I’m sure you get the picture. His language matches the garden style.
But Gardens of England was not universally popular. One critic commented sharply about the image above that : “The price appended to a picture by Mr E.A. Brooke prepared us for something great, only to be disappointed, however for it is not to be believed that anything in such poor taste is to be found in the Duke of Sutherland’s garden…” [Manchester Courier, 4 November 1854]
Nevertheless Brooke was recording trendsetting gardens that influenced fashion for the next 50 years. Each of his descriptions stresses the formal architectural setting, and the Italianate style developed by, amongst others, Charles Barry, who was later to go on and design the Houses of Parliament. Its pictures are clear, precise and very carefully delineated in a way which was go out of fashion probably within 30 years as the arts and crafts movement looked for simplicity and the vernacular on a much more modest scale. If you compare Brooke’s paintings with those of Beatrice Parsons or George Elgood you will see just what I mean.
Sometimes his sense of scale and proportion is exagerrated, with the human figures appearing slightly shrunken besides a massive fountain, or the size of an urn apparently exaggerated for effect. But this merely enhances the grandeur of the scene. Nor does Brooke have much interest in portraying individual plants, often they’re not even meant to be recognised, although there are some cases where it’s particularly important such as the nasturtiums in this urn. Instead generally he is is looking for the overall effects of colour and form with great sweeps of massed bedding, urns overflowing, and pillars draped so that individual plants are subsumed in the grand scheme of things.

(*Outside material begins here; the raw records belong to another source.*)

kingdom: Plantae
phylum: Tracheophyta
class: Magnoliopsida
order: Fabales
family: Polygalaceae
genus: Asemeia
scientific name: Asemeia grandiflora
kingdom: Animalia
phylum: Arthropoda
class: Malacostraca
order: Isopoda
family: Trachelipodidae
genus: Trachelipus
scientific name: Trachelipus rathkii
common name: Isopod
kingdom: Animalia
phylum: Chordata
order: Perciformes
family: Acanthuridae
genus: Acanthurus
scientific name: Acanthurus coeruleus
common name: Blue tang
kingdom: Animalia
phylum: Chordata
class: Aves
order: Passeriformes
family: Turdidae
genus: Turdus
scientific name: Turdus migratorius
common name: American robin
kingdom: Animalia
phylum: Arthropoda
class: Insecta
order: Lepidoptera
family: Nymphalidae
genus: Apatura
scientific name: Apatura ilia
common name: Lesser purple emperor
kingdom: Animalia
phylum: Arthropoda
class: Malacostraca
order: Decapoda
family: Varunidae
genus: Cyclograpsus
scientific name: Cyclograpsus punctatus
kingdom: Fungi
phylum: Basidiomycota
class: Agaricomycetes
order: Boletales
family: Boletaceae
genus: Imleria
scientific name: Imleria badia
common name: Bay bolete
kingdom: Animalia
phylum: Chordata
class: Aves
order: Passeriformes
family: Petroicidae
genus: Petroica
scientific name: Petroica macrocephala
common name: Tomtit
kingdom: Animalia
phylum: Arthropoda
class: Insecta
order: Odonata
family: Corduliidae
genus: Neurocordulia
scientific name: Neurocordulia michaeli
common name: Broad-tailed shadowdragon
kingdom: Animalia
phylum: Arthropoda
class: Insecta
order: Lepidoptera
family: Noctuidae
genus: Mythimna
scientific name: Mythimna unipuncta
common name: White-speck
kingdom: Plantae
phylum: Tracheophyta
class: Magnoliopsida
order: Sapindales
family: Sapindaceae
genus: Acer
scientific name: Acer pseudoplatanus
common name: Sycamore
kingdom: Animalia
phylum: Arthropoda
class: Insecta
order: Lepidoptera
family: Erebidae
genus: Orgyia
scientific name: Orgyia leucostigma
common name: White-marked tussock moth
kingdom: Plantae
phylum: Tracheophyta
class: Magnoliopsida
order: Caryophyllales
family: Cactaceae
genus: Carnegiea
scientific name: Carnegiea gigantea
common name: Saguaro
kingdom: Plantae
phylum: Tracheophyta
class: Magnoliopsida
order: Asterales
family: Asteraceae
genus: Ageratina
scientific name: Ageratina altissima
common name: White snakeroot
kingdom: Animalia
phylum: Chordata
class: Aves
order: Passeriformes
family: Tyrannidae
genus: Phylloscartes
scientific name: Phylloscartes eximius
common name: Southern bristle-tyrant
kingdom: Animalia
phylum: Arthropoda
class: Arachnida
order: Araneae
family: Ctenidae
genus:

As Penelope Hobhouse said in Painted Gardens” for Brooke “style is everything.”
And if you are enamoured enough to want to have your own copy of The Gardens of England be prepared to take out another mortgage because the last time I saw an auction notice the estimate was around £20,000!
And if that leaves you a bit shocked then perhaps we should finish with another quote from Brooke’s account of Trentham.: “the rapturous exclamation of its numerous visitors could not possibly be more apropos or deserved – this is fairyland indeed!” And that was what Brooke was doing: recording the fairyland of the grand Italianate garden that was so soon to disappear….and for that maybe £20,000 is a reasonable price to pay!